- _BRIEF_
Copy the data below word for word, leaving out the pictures.

►

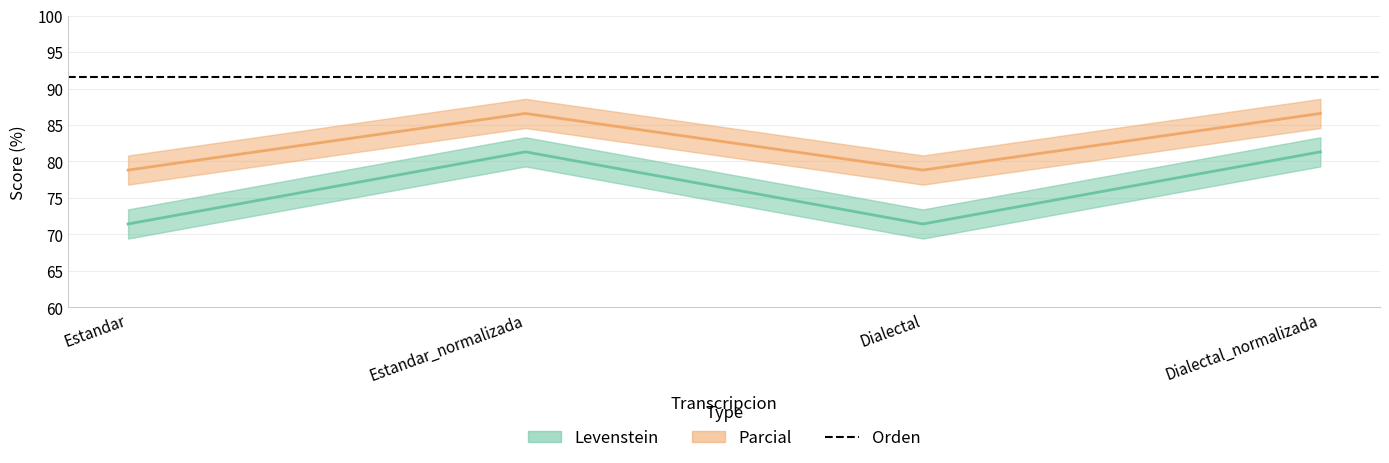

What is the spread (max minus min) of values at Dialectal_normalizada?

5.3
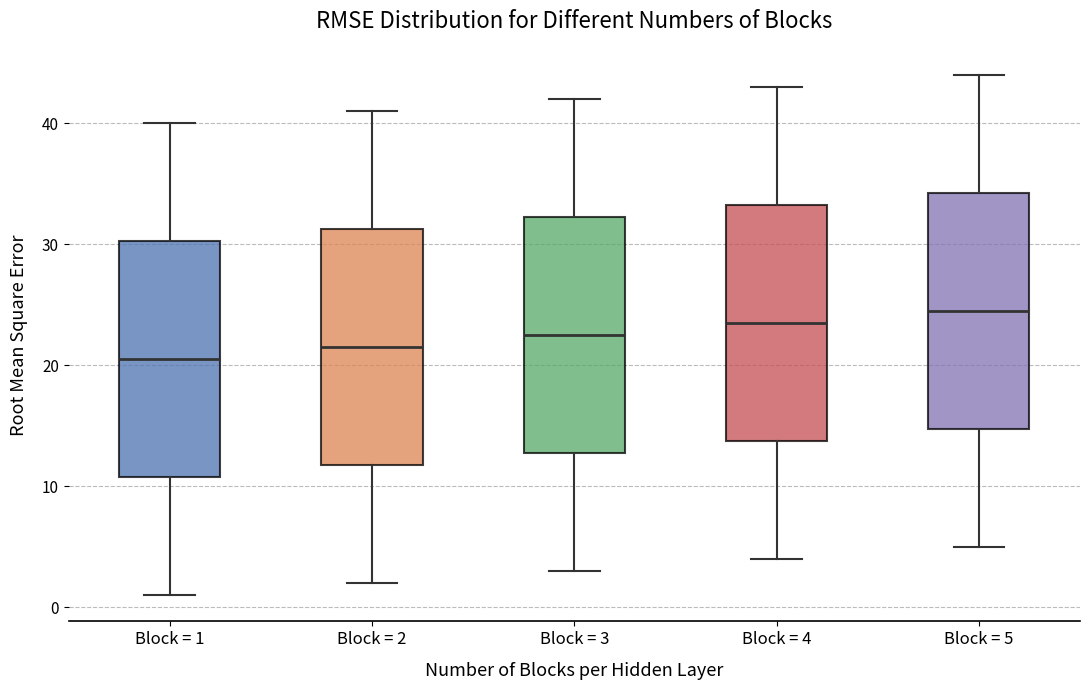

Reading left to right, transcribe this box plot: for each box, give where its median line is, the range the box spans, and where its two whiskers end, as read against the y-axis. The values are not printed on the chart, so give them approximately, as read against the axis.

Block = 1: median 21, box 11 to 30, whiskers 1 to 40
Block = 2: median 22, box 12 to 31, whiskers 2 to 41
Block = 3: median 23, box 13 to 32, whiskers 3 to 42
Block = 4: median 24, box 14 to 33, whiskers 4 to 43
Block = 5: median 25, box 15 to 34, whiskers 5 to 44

◄

- _TASK RESULT_
What is the spread (max minus min) of values at Dialectal_normalizada?

5.3

Reading left to right, transcribe this box plot: for each box, give where its median line is, the range the box spans, and where its two whiskers end, as read against the y-axis. The values are not printed on the chart, so give them approximately, as read against the axis.

Block = 1: median 21, box 11 to 30, whiskers 1 to 40
Block = 2: median 22, box 12 to 31, whiskers 2 to 41
Block = 3: median 23, box 13 to 32, whiskers 3 to 42
Block = 4: median 24, box 14 to 33, whiskers 4 to 43
Block = 5: median 25, box 15 to 34, whiskers 5 to 44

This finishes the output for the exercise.